The alternative evolutionary approach has two major sources: evolutionary methods and attitudes “extracted” from Russian economic works (Navalnaya, 2014) and concepts of the contemporary evolutionary economic theory of Nelson and Winter (1982) and their theory followers further contributions (see e.g. Foster & Metcalfe, 2001).
A particular world view and a “special path” of historical development had prevented acceptance of ideas of mainstream economics in Russia till the country’s transition to the market economy when these ideas started to be thoroughly scrutinized and assimilated. It is argued by some scholars, though, that this assimilation remains in many respects just the official rhetoric (Makasheva, 2009, p. 39; Oldfield & Shaw, 2002, p. 396). At the same time concepts and approaches which had been developed in pre-revolutionary Russia and then in USSR till its dissolution show some similarity with the evolutionary economic theory, a “Western alternative” to economic orthodoxy for the last 30 years.

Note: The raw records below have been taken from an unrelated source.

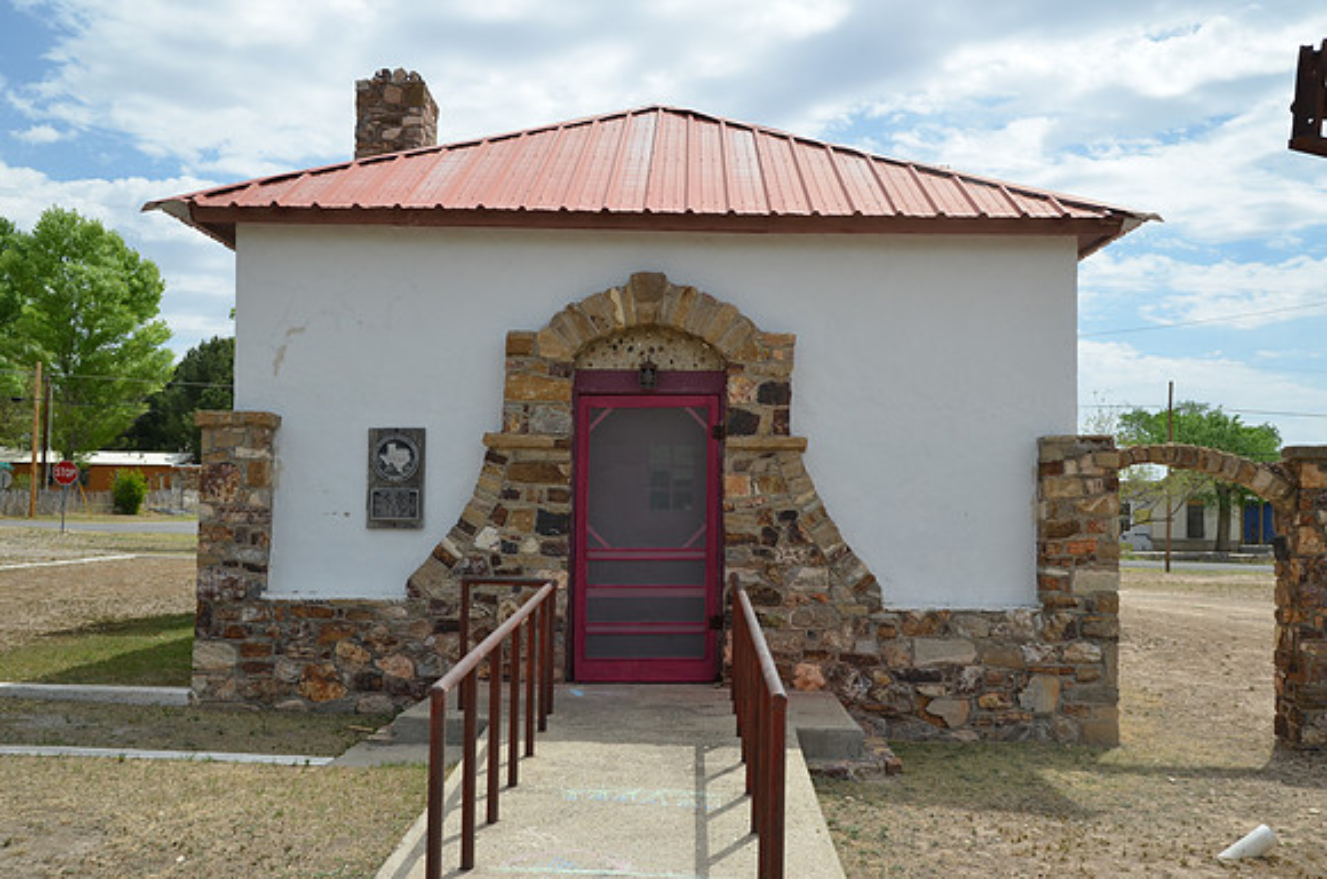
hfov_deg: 59.6
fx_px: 1159
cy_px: 440
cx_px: 664
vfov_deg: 41.5
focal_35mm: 32
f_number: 8
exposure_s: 1/250
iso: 200
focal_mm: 21
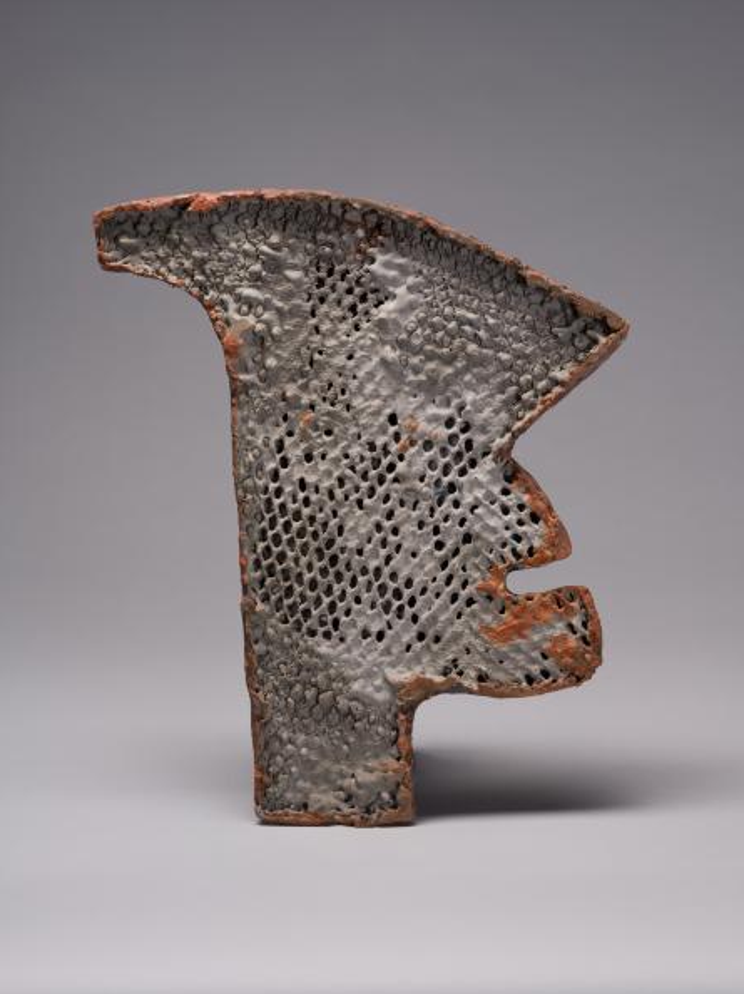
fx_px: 2753
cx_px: 373
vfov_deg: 20.4
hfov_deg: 15.4
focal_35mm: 96
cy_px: 499
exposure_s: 1/100
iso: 160
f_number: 16
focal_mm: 120
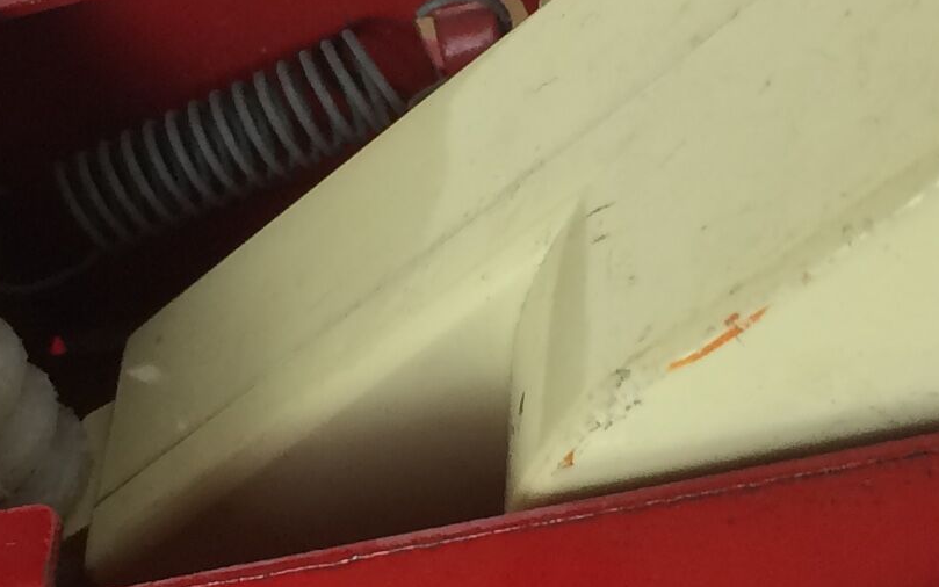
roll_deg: -12.2
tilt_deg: -43.8
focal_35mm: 124
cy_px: 264
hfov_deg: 16.8
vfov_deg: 10.6
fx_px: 3174
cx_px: 449
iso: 32
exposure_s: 1/33
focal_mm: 4.15
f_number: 2.2
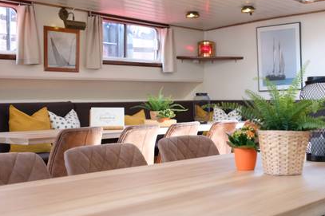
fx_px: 523
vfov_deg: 23.3
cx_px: 216
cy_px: 141
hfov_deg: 34.2
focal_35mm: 58
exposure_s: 1/60
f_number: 2.8
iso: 250
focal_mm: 27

In the research, evolutionary traits of Russian economic analysis have been defined through scrutiny of several well-known treatises of Russian economists: Kondratiev’s statics and dynamics theory (1924/1989; 1930-38/1991); Chayanov’s theory of non-capitalist economic systems (1924/1989a) and his peasant farm organisation theory (1923/1989b); Leontief’s input-output model (1973); and Kantorovich’s (1975; 1990) optimisation theory (see a detailed report on this subject: Navalnaya, 2014). The evolutionary approaches of Russian scholars to economic analysis have been examined and compared with the Nelson and Winter (1982) evolutionary economic theory ideas as well as with ideas of their theory further contributors (Foster & Metcalfe, 2001; Zollo & Winter, 2002). The comparison has revealed important traits these bodies of thought have in common. They share: the focus of theoretical attention on market processes rather than equilibrium conditions; perception of changes as continuous and reciprocally conditioned; regard to economic systems as expanding or contracting with no presumption that the industry is approaching equilibrium; and inductive and empirical research methods. In both cases the concept of firm maximising behaviour is questioned, though, on different grounds. The evolutionary economic theory rejects the idea on the basis of imperfection and asymmetry of information. In Russia, perhaps, the individualistic value concept had not been accepted (at least till dissolution of USSR) due to overall universalism, holism (Avtonomov, Ananyn, & Makasheva, pp. 385-386), and systemic world view inherent to Russian economic thought.